A continuación, a por los cajones del tocador. Les echó un rápido vistazo, hurgando hasta el fondo. En el armario se entretuvo un poco más. En la parte de abajo se arremolinaba un batiburrillo de zapatos y zapatillas de deporte. Revisó el mueble del lavabo e incluso el cesto de la ropa sucia.

No encontró nada que explicara los morados.

Aunque se preguntó para qué querría un cesto en la habitación cuando Jennifer dejaba la ropa sucia tirada por el suelo del cuarto de baño. Georgia Bellarmino se agachó y la recogió en un acto reflejo, pero fue entonces cuando se fijó en el suelo embaldosado. Rayotes hechos por una goma. Débiles. En paralelo.

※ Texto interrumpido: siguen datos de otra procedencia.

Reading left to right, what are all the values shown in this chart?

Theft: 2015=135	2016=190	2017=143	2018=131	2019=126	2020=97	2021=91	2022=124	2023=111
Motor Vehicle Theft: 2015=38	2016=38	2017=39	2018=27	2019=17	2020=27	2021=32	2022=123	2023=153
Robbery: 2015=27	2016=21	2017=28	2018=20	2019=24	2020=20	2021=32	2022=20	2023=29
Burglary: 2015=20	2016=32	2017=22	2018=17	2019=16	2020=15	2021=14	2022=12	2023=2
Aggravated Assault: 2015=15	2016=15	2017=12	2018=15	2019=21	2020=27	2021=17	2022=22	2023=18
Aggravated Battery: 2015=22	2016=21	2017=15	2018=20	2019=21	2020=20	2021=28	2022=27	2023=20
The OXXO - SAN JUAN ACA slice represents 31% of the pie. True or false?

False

Sabía muy bien qué explicaba esas marcas: la escalera.

Levantó la vista y vio un panel del techo suelto y con marcas de dedos.

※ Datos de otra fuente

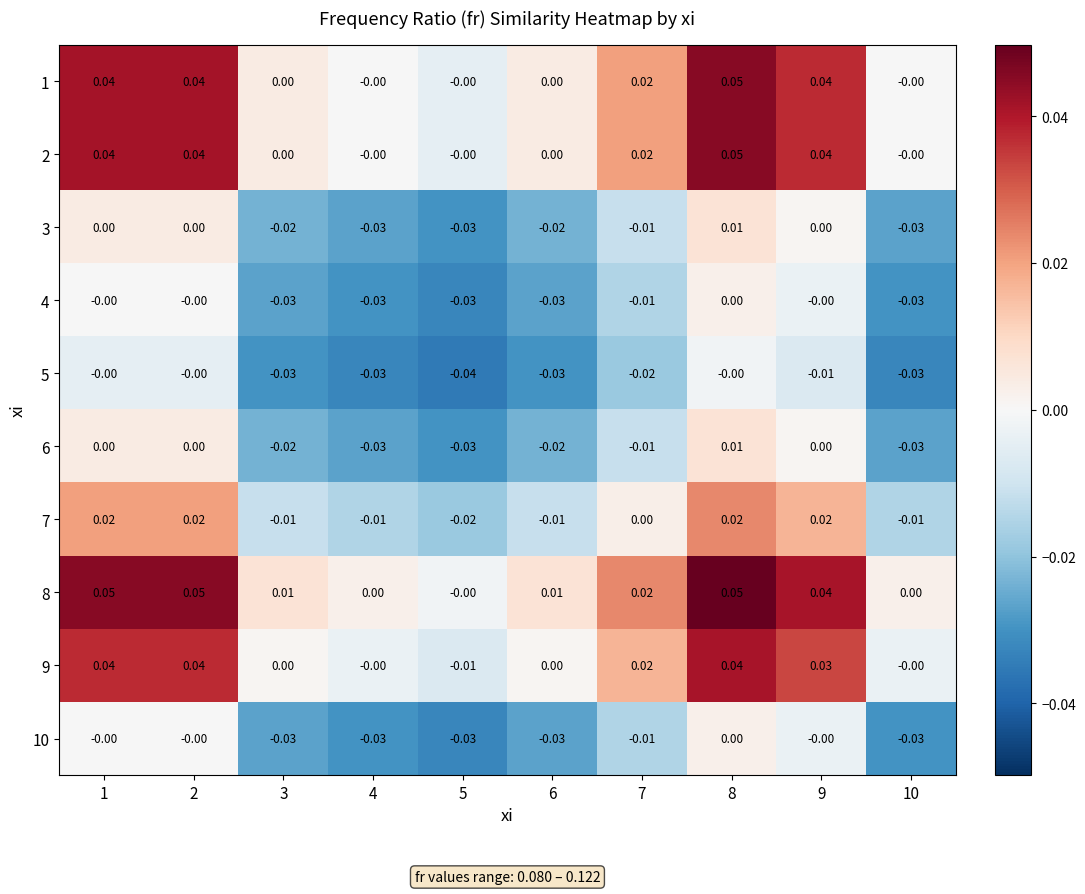

How many values in the 10 series are below 0?

6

Georgia fue a buscar la escalera.

Apartó el panel y le cayeron encima agujas y jeringuillas, que acabaron en el suelo con un tintineo.

«Por amor de Dios», pensó. Subió un par de peldaños más y rebuscó en el hueco del ático. Tocó unos tubos de cartón apilados parecidos a cajas de dentífrico, y los sacó. Todos tenían nombre de medicamento: Lupron, GonalF, Follestim.

Fármacos para el tratamiento de la infertilidad.

¿Qué estaba haciendo su hija?

Decidió no llamar a su marido, solo lo preocuparía. En su lugar sacó el móvil y marcó el número del instituto.

C061.

El intercomunicador zumbaba en su consulta de Chicago, pero el doctor Martin Bennett no le prestó atención.

El informe de la biopsia era peor de lo que había esperado, mucho peor. Pasó los dedos a lo largo del borde del papel, preguntándose cómo se lo iba a decir al paciente.

Martin Bennett tenía cincuenta y cinco años, llevaba siendo especialista en medicina interna cerca de veinticinco y en su día había dado malas noticias a muchos pacientes. Sin embargo, no por eso resultaba más fácil, especialmente si eran jóvenes y tenían niños pequeños. Miró las fotografías de sus hijos sobre el escritorio. Ahora los dos iban a la universidad. Tad estaba a punto de licenciarse en Stanford y Bill iba a Columbia. Además, Bill estaba realizando un curso preparatorio para entrar en la facultad de medicina.

Oyó que llamaban a la puerta y, segundos después, su enfermera, Beverly, asomó la cabeza.

– Lo siento, doctor Bennett, pero creo que es importante y como no respondía al intercomunicador…

– Lo sé, solo estaba… tratando de encontrar la manera de decírselo. -Se enderezó-. Haga pasar a Andrea.

Beverly sacudió la cabeza.

– Andrea no ha llegado todavía, yo le hablo de la otra mujer.

– ¿Qué otra mujer?

Beverly entró en la consulta y cerró la puerta detrás de ella. Bajó la voz.

– Su hija.

– ¿De qué está hablando? No tengo ninguna hija.

– Bueno, ahí fuera en la sala de espera hay una mujer que dice que es su hija.

– Eso es imposible -repuso Bennett-. ¿Quién es?

Beverly le echó un vistazo a una tarjeta.

– Se apellida Murphy y vive en Seattle. Su madre trabaja en la universidad. Debe de tener unos veintiocho años y viene con una niñita, de año y medio o así.

– ¿Murphy? ¿Seattle? -Bennett intentó hacer memoria-. ¿Y dice que tiene unos veintiocho años? No, no. Es imposible.